_Provided passage_.
========
Re: Grouping input

2005-05-25 Thread Matt Kettler
Robert Menschel wrote:

 MK However, these attempts are only going to be effective against the bayes 
 portion
 MK of SA.
 
 As I've said before, my opinion is that these attempts are NOT
 effective against SpamAssassin's Bayes system.
 
 As a rule, we do NOT receive hams which contain such extracted text.
 No matter where the spammers extract their text from, they're going to
 extract words that are not found in ham, and Bayes is going to learn
 that the presence of such words means S P A M.

I agree, mostly, however I have found that SOME emails with extracted text
collide with our ham profile. Not all, not even many, but some do collide.

Really this is entirely a function of how well the spammer can match your ham
profile with his extraction. If he can match it accurately, this technique will
be very effective against your bayes. If they can't match your ham profile, it
won't work at  all.


Just today I got one email with this hit list:

score=17.817, required 5,   autolearn=spam, AB_URI_RBL 1.00, BAYES_10 -0.91,
BLACK_URI_RBL 2.00, DRUGS_ERECTILE 1.00, INFO_GREYLIST_NOTDELAYED -0.00,
RAZOR2_CF_RANGE_51_100 0.20, RAZOR2_CHECK 1.05, RCVD_IN_BL_SPAMCOP_NET 1.50,
RCVD_IN_XBL 4.92, SPAMCOP_URI_RBL 3.00, VIAGRA_ONLINE 4.06


It got the BAYES_10 because the extracted text closely matches the general
language style of my end users. The spam content was 1 line and a url. The
extracted text was 4 lines.





Re: Grouping input

2005-05-24 Thread Matt Kettler
John August wrote:
 I've noticed spam which has a section of extracted text after the spam
 content. It seems to me that by taking things line by line, you'll reach
 a point at which the spam index peaks, and then trails off after. This
 is a pattern which would remain even if the overall spam index is low.
========
_Input data_.
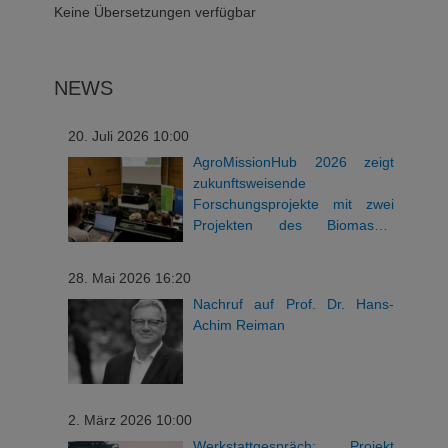
Keine Übersetzungen verfügbar
NEWS
20. Juli 2026 10:00
AgroMissionHub 2026 zeigt
zukunftsweisende
Forschungsprojekte mit zwei
Projekten des Biomasse-
Instituts
28. Mai 2026 16:20
Nachruf auf Prof. Dr. Hans-
Achim Reiman
2. März 2026 10:00
Werkstattgespräch: Projekt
========
_Work to complete_.
- 1) Using the thread on grouping input, say whether each statement agrees with it, and give yes or no plus the deciding words quoted from the thread. (a) The spam content of the email Matt Kettler received was 1 line and a url. (b) Robert Menschel holds that these attempts are effective against SpamAssassin's Bayes system. (c) The extracted text in that email ran to 6 lines.
- 2) Print everything in the thread on grouping input from "2005-05-24 Thread Matt" down to "index is low.".

_Task results_.
- 1)
(a) Yes: "The spam content was 1 line and a url."
(b) No: "my opinion is that these attempts are NOT effective against SpamAssassin's Bayes system."
(c) No: "The extracted text was 4 lines."

- 2)
2005-05-24 Thread Matt Kettler
John August wrote:
 I've noticed spam which has a section of extracted text after the spam
 content. It seems to me that by taking things line by line, you'll reach
 a point at which the spam index peaks, and then trails off after. This
 is a pattern which would remain even if the overall spam index is low.